Отец. Да, сын; я пухну — скоро мир вместится во мне и буду я отцом моего мира, а ты — его сыном. Но не отдам я тебе познания моих богатств, хотя конторские книги по имению в порядке. И здоровья моего я тебе не верну. Мое здоровье от правильной жизни; у меня любовная связь с кухаркой; и она — душенька: душа всего, что у меня есть. Но для чего ты ко мне вернулся?

Сын. Там, за границами, твоих владений, в большом мире, в ином, я был словом о жизни новой, но я не построил им жизни; они испортили все мои начинания. И я взял от них свои надежды; безнадежный темный мир небытия теперь за границей твоих владений. Я его не вижу, значит, нет у меня иного мира, кроме родного мира, изначального. Этот мир есть мир деревенский твоя усадьба.

Отец. Сын мой, в тихом пристанище тихо живи — опрокидывай рюмки, плодись и множься и во всем слушайся отца.

Сын. Я пришел не за тем. Я пришел, чтобы начать с малого. Я покину твой мир только тогда, когда проведу реформы в нашем хозяйстве. Новая жизнь воцарится у нас. Тогда я вернусь, откуда ушел.

Отец. Мой сын, мой больной, мой измученный: я тебе отведу детский твой флигелек. Я выпишу доктора, и мы вернем тебе здоровье.

Сын. Отец, я не болен: твои козни начались, но мы еще поборемся.

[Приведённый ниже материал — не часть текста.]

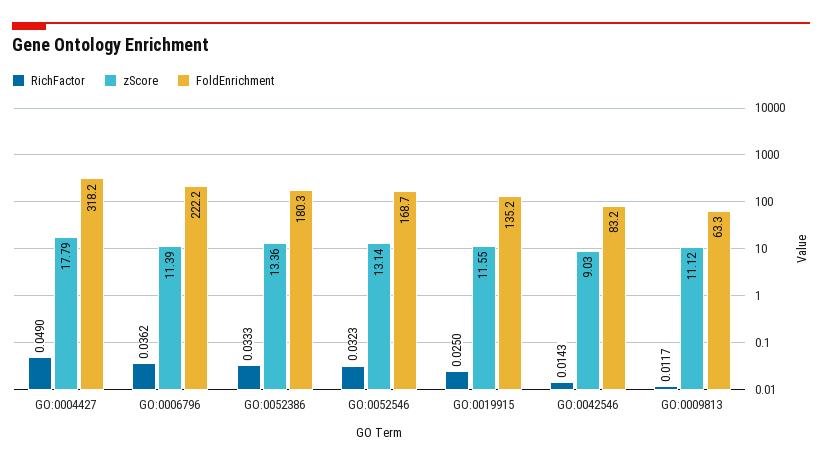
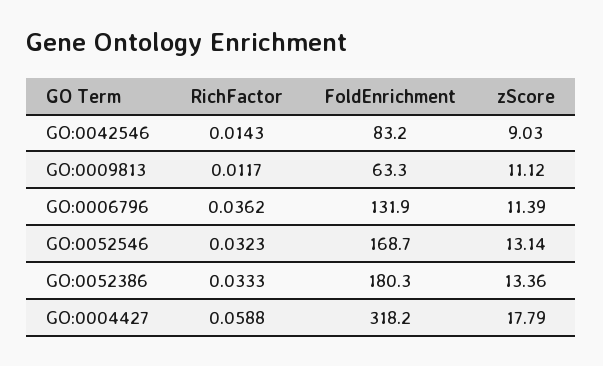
RichFactor, GO:0004427: 0.049 -> 0.0588
FoldEnrichment, GO:0006796: 222.2 -> 131.9
RichFactor, GO:0019915: 0.025 -> none
zScore, GO:0019915: 11.55 -> none
FoldEnrichment, GO:0019915: 135.2 -> none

И они вышли в сад. Старый помещик заботливо обнимал сына. Гроздья сирени клонились. Пели птицы. Никто бы не сказал, было ли произнесено. что было произнесено. Пробежала экономка, крикнув: «Индюшечки-то у нас начали падать». Толстый старик подозрительно поглядел на сына. За ужином все были мертвецки пьяны.

Флигелек

Серо-пепельный халат толстяка отца бросил неверную тень на Адама Антоновича; в замкнутом были они флигельке, точно в замкнутом мире. Адам Антонович знал, где он был, что он делал. Старик ширкал туфлями, а кухарка, душенька, мыла тарелки; старик выкурил трубку и остался доволен. Когда ловил за ус таракана, пробегавшего по столу, неслись будто громы и гласы из его рта: «Плодитесь, плодитесь, канальи — хе, хе!»